The rich really are different from you and me—they're ubiquitous.
Everywhere you go in the national news media, there they are, staring at you: hedge-fund people, Google guys, YouTube guys, Goldman Sachs types, Buffett, Gates, Branson, Trump, and all the rest. Billionaires are around every corner, and some scribe is always nearby to take notes and make a joyful noise.
Where very rich people go, journalists follow—dutifully, slavishly. Elite news outlets enthuse about the business deals of the super-rich, lately chanting the phrase "private equity" like a magic spell. Reporters fawn not just over the money the uber-rich are making but also over how they spend it: the houses they buy, the cars they drive, the private jets they fly in, and whatever they happen to be doing at the moment.
When they throw a big party, we throw a big news story in honor of that party, as The New York Times did recently with a piece previewing the 60th birthday of Blackstone Group co-founder Stephen A. Schwarzman, which he celebrated this week with a bash where the entertainment alone—Rod Stewart—was said to cost $1 million. "The guest list, which is a closely guarded secret, appears to be deep and wide," the paper breathlessly confided, while venturing that "there could be no better time" for Schwarzman than right now. True enough: If you can score puff like this in The Times, you are riding high.
Stories about the rich are nothing new. Wealth is intrinsically interesting, and extreme wealth all the more so. You see a piece about the grandiose estates the hedge-fund crowd has been building in Greenwich, Conn., the new capital of conspicuous consumption, and some mix of admiration, envy, disgust, and pure voyeurism naturally pulls you in. The mega-rich have always been a nice cottage industry for the news media, and there's nothing wrong in that.

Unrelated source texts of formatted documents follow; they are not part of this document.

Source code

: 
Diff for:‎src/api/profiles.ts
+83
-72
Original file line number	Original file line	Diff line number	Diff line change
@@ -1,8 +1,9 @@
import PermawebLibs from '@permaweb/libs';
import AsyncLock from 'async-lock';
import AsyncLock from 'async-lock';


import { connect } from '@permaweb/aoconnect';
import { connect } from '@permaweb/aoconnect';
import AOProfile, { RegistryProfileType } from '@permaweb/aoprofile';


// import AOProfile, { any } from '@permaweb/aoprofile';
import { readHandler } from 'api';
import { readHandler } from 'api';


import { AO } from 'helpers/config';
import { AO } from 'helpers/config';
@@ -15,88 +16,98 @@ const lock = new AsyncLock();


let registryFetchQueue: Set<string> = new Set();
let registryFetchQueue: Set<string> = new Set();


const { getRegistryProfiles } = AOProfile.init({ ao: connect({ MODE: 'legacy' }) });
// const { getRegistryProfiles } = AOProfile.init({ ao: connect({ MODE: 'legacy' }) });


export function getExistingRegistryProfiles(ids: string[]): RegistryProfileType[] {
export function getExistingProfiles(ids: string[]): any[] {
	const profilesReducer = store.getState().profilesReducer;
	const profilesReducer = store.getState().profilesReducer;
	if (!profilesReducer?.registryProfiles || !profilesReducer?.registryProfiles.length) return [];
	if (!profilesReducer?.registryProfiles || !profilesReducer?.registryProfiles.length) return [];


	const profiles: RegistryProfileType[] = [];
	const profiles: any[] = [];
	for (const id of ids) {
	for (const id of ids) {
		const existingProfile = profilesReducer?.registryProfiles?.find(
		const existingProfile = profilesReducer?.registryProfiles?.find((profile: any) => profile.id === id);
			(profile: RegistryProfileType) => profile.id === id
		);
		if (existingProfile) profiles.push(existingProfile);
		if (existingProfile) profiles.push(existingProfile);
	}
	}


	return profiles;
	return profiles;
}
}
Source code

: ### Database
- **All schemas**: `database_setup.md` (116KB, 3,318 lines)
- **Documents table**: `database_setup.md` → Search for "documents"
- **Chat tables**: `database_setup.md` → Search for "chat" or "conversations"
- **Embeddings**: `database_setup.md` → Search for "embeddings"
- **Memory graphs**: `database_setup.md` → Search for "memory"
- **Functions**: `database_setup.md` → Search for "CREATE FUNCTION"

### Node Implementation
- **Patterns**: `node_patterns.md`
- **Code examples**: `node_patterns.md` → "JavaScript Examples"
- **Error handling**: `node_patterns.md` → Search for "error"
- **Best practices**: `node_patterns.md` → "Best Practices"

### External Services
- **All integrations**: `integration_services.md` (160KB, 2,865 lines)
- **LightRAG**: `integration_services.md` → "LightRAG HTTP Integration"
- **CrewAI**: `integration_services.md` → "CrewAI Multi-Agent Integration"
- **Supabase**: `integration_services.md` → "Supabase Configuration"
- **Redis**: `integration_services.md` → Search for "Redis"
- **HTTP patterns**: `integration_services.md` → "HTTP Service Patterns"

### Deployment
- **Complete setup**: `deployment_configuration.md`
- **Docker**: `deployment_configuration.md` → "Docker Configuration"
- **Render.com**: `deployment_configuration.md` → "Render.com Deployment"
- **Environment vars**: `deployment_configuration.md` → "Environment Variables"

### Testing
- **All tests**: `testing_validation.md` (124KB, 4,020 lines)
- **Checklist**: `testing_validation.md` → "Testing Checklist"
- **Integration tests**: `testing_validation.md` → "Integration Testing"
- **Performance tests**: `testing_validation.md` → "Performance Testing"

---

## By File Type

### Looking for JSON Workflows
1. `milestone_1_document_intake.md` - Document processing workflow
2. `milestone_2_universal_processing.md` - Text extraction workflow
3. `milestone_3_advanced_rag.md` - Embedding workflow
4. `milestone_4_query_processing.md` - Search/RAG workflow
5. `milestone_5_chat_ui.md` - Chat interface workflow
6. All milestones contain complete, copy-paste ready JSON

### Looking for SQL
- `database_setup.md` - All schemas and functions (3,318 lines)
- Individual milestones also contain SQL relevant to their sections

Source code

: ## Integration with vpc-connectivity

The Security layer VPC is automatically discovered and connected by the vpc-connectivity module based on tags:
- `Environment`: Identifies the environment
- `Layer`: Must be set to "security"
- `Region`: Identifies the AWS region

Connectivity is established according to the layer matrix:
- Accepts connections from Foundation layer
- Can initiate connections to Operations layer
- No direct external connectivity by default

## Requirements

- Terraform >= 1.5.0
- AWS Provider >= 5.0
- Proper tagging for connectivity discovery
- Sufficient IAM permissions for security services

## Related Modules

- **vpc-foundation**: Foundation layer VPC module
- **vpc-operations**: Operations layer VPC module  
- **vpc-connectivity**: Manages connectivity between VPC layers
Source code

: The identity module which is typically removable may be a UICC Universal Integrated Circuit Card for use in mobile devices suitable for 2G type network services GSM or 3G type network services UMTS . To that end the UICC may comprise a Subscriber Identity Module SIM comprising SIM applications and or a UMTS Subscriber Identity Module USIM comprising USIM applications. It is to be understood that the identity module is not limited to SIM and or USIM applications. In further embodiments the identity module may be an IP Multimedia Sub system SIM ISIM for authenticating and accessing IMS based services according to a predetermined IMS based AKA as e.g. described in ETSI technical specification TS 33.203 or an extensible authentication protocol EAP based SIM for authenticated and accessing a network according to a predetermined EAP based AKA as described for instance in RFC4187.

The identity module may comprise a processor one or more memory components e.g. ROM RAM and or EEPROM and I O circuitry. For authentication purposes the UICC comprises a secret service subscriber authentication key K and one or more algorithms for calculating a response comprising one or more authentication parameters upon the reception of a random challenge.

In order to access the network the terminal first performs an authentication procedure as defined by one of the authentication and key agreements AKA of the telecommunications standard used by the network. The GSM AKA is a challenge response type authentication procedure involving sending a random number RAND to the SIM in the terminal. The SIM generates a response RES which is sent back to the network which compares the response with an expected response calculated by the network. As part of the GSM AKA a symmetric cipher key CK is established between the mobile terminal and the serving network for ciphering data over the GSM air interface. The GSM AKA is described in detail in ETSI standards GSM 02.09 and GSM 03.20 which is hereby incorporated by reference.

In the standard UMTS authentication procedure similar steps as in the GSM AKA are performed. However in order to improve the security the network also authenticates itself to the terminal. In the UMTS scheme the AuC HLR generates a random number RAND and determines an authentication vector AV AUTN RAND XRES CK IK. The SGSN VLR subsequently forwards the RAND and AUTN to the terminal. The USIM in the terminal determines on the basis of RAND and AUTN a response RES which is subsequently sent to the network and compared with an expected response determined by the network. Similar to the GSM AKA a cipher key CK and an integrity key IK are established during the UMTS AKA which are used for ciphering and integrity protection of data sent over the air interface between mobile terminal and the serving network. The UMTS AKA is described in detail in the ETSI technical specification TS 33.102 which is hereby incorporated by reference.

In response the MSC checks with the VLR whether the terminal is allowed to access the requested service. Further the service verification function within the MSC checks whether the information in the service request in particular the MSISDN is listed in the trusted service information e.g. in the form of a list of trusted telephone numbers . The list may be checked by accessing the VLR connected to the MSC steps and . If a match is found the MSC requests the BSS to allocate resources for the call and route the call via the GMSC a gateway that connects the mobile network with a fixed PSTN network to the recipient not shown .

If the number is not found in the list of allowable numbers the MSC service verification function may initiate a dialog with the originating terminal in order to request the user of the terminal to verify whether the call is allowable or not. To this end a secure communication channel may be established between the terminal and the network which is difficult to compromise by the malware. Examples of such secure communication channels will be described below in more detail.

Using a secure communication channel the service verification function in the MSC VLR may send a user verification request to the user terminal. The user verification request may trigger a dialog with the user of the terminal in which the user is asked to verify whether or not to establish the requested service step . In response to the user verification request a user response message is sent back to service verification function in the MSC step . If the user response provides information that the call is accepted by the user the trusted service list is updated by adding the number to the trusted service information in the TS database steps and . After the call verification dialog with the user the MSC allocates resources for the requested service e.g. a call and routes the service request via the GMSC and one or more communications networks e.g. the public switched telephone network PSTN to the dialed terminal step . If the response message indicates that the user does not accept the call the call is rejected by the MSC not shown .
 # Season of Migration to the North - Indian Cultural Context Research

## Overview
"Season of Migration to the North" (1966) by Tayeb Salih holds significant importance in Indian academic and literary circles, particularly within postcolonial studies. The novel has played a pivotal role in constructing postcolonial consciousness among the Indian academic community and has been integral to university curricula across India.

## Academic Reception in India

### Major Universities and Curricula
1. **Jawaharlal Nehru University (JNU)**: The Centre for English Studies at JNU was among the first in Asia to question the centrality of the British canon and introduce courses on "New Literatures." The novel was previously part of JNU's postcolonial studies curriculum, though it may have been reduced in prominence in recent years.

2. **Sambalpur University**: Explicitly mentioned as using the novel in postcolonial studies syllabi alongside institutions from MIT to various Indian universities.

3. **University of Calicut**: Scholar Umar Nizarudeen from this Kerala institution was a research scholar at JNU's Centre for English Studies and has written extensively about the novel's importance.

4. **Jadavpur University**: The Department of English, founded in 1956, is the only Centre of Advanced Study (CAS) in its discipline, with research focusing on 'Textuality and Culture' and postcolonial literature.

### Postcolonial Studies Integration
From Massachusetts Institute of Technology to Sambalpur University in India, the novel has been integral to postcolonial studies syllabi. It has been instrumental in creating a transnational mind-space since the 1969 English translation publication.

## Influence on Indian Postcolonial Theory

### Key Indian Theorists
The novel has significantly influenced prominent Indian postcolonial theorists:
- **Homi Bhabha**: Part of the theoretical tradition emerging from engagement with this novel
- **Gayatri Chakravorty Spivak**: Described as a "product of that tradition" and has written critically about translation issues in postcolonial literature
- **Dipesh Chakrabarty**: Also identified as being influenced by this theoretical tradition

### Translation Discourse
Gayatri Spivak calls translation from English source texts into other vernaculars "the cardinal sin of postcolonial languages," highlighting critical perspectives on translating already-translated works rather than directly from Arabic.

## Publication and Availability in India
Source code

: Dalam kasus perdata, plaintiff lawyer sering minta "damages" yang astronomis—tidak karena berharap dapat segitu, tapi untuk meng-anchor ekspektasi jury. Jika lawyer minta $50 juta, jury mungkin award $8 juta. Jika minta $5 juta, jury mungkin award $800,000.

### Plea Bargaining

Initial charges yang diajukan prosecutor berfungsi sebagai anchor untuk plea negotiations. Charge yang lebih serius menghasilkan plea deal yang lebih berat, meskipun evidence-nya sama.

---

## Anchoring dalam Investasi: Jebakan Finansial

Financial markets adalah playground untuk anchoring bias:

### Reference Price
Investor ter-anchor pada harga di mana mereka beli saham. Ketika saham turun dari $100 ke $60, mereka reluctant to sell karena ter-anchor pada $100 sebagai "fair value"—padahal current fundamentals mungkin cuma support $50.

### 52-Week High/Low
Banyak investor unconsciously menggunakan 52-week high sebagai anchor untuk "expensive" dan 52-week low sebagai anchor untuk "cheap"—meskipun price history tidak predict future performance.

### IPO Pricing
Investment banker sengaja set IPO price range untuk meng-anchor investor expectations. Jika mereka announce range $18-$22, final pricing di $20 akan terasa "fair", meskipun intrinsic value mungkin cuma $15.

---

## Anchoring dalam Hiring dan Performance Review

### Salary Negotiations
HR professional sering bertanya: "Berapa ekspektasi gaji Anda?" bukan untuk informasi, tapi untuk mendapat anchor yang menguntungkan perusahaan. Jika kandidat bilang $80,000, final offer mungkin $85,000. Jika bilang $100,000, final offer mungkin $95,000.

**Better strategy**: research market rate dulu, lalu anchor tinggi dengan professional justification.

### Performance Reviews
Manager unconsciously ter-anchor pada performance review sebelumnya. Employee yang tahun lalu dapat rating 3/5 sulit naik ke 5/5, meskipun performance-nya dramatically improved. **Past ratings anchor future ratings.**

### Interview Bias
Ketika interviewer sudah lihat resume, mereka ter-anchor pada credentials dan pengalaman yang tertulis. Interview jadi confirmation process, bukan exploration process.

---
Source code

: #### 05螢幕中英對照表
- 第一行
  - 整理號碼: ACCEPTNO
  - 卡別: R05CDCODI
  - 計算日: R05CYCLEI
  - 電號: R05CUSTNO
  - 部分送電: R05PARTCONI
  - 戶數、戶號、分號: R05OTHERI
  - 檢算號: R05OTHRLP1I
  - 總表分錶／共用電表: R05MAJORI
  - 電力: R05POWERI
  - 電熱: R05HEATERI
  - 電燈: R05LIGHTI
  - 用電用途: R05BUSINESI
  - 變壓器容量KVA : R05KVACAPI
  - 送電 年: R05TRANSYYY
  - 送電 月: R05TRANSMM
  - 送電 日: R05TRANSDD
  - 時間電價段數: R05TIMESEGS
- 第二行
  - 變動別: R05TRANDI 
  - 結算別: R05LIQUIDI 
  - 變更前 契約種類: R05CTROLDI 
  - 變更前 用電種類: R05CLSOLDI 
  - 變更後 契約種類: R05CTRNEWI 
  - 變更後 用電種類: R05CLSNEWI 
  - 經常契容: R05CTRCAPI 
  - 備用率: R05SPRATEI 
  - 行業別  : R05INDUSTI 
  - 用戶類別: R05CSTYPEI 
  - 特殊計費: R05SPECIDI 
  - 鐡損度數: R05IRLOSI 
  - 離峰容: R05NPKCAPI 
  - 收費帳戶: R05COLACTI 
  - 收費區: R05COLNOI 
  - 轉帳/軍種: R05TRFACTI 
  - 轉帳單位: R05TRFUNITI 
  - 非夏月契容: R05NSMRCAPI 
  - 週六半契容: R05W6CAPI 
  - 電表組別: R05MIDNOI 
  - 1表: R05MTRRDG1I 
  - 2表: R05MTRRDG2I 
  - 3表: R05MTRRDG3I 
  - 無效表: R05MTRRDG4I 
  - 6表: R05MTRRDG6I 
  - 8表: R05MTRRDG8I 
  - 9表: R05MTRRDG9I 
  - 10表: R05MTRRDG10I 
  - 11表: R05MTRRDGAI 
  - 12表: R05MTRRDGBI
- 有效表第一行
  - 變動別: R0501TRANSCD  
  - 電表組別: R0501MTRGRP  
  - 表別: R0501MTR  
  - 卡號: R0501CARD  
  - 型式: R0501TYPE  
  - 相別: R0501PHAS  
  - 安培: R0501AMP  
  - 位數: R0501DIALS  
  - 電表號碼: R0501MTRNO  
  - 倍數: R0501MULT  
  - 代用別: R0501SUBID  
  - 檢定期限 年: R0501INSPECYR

But we've crossed some line in recent years. The press covers these people not just as the narrow slice of society that they are, but more and more as the only slice that matters; not as exotic exceptions to the cultural norm, but as the norm itself. This is especially true in the leisure/lifestyle realm, where the market for eight-figure houses is sometimes covered as if it were a popular trend.
In one way, this is simply a function of the dramatic expansion of the ranks of the wealthy. With so many mere millionaires around, attention shifts to those with hundreds of millions. And let's not forget that if you can deliver an affluent audience, advertisers come running.
The issue is the glut of these stories, and the cheerleading tone and context in which they are packaged. In last Friday's Wall Street Journal, the lead piece in the Weekend section was about the "growing number of Manhattan's choicest apartments" that are rarely used by their owners. Among those quoted was Flavio Briatore, an Italian businessman and Formula One racing mogul who recently bought a five-bedroom pied-a-terre overlooking Central Park for $25 million. He's in the city less than two weeks a year, but he's "sick of hotels" and prefers his own bed.
Although the piece quoted a few people mildly complaining about living in largely empty buildings, and mentioned the city's "affordable housing crisis," the prevailing tone was one of bemusement. "Not everyone is bothered by the perpetual out-of-towners," the paper said, and "some see an upside to the empty apartments." According to one real estate expert, "For the second- or third-home buyer, Manhattan is just like any other beachfront or winter retreat location." All very normal.
Indeed, the media are so saturated with the very wealthy, the story line is losing its novelty. When covering human excess, a less-is-more approach is the way to keep 'em coming. By normalizing the very rich, journalists are making them boring, which is the opposite of news.
Meanwhile, the old middle class—remember them?—is taking on a strange magnetism. Did you know there are actually Americans who live very happily on five-figure incomes, without a single pied-a-terre? It's so amazing, it almost feels like a story.